▶ [TASK INSTRUCTIONS] From the first line to the last, print the records exactly, leaving out the pictures.

Data extracted from a collection:
========================================================================

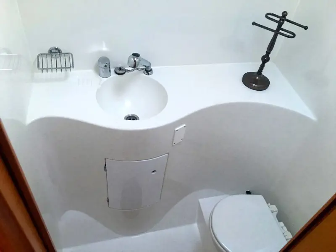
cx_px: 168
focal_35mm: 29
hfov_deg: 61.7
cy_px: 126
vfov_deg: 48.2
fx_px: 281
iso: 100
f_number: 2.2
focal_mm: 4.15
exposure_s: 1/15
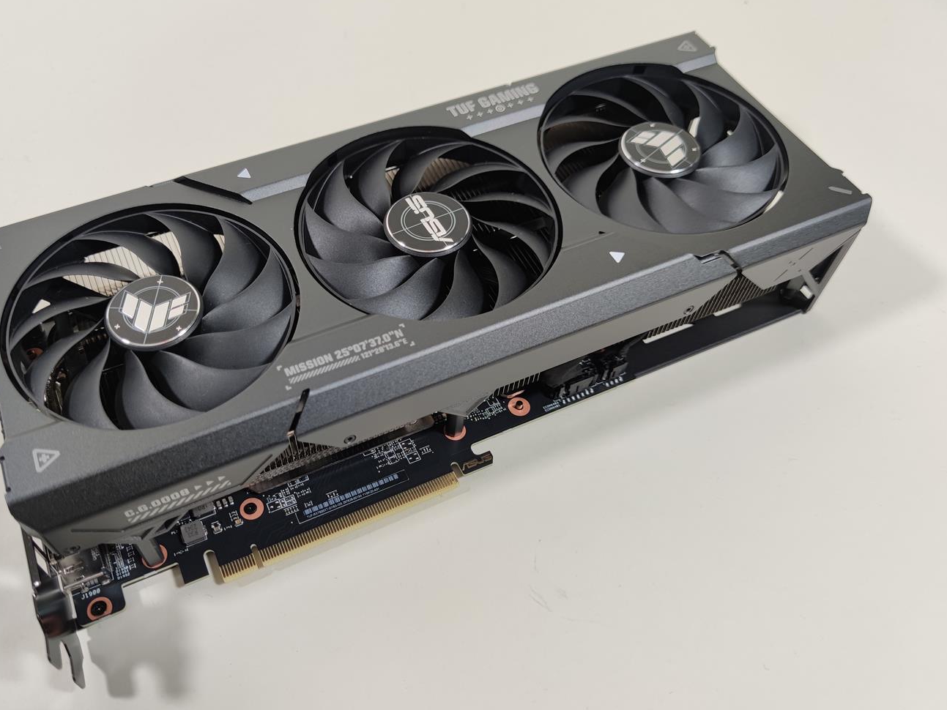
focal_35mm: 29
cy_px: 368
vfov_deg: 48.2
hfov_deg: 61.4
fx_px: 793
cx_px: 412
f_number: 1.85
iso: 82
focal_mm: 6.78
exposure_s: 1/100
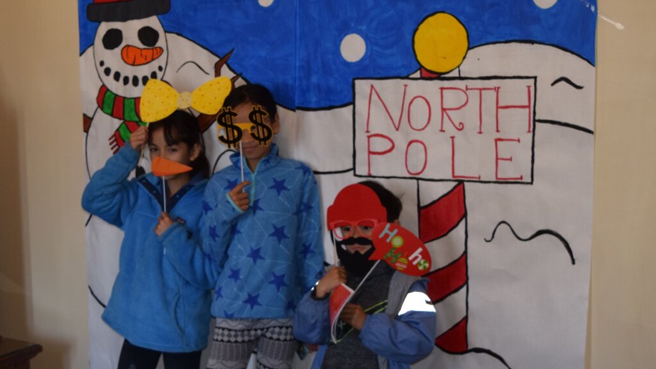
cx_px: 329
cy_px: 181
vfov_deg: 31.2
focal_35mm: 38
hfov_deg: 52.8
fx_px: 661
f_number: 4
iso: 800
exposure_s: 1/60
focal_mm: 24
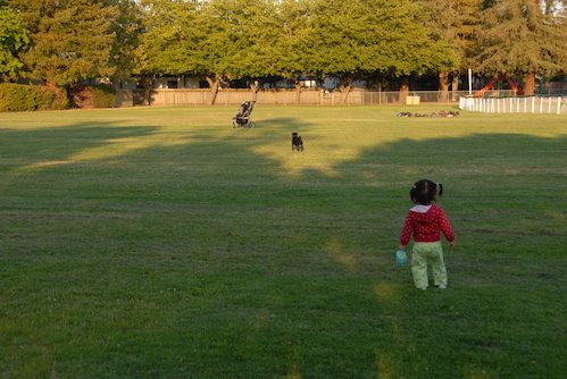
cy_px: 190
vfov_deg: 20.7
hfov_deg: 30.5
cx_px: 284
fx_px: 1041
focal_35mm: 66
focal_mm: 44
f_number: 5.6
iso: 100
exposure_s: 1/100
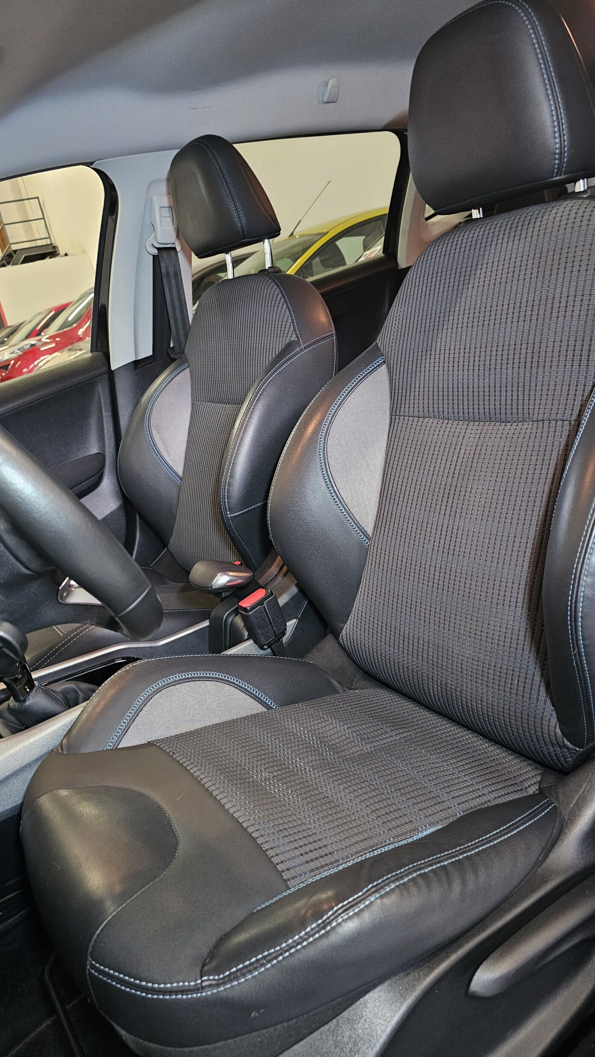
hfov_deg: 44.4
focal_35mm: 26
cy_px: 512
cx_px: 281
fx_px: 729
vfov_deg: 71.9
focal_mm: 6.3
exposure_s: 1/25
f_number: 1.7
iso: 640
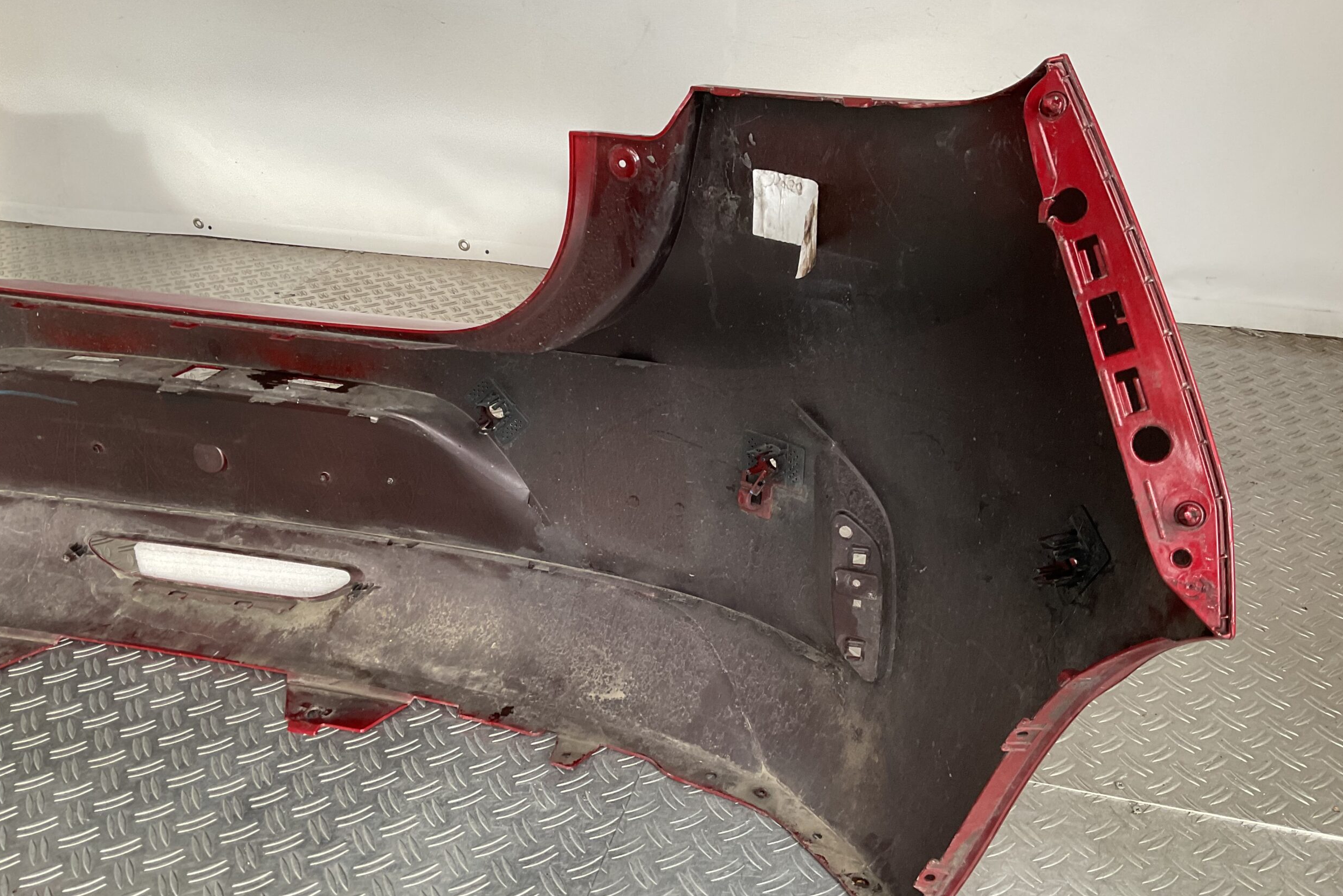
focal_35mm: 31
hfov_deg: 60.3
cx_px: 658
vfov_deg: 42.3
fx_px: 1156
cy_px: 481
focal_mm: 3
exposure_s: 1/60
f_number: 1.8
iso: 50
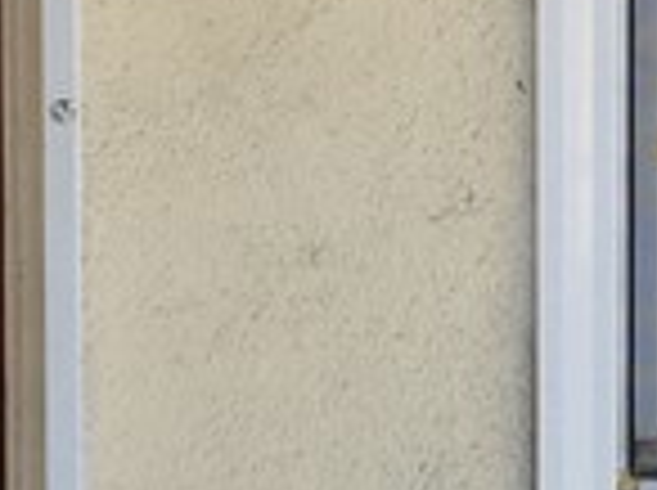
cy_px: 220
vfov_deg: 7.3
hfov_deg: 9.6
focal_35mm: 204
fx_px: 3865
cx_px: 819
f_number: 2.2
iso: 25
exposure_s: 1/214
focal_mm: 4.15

========================================================================

▶ [WRITTEN RESPONSE]
cx_px: 168
focal_35mm: 29
hfov_deg: 61.7
cy_px: 126
vfov_deg: 48.2
fx_px: 281
iso: 100
f_number: 2.2
focal_mm: 4.15
exposure_s: 1/15
focal_35mm: 29
cy_px: 368
vfov_deg: 48.2
hfov_deg: 61.4
fx_px: 793
cx_px: 412
f_number: 1.85
iso: 82
focal_mm: 6.78
exposure_s: 1/100
cx_px: 329
cy_px: 181
vfov_deg: 31.2
focal_35mm: 38
hfov_deg: 52.8
fx_px: 661
f_number: 4
iso: 800
exposure_s: 1/60
focal_mm: 24
cy_px: 190
vfov_deg: 20.7
hfov_deg: 30.5
cx_px: 284
fx_px: 1041
focal_35mm: 66
focal_mm: 44
f_number: 5.6
iso: 100
exposure_s: 1/100
hfov_deg: 44.4
focal_35mm: 26
cy_px: 512
cx_px: 281
fx_px: 729
vfov_deg: 71.9
focal_mm: 6.3
exposure_s: 1/25
f_number: 1.7
iso: 640
focal_35mm: 31
hfov_deg: 60.3
cx_px: 658
vfov_deg: 42.3
fx_px: 1156
cy_px: 481
focal_mm: 3
exposure_s: 1/60
f_number: 1.8
iso: 50
cy_px: 220
vfov_deg: 7.3
hfov_deg: 9.6
focal_35mm: 204
fx_px: 3865
cx_px: 819
f_number: 2.2
iso: 25
exposure_s: 1/214
focal_mm: 4.15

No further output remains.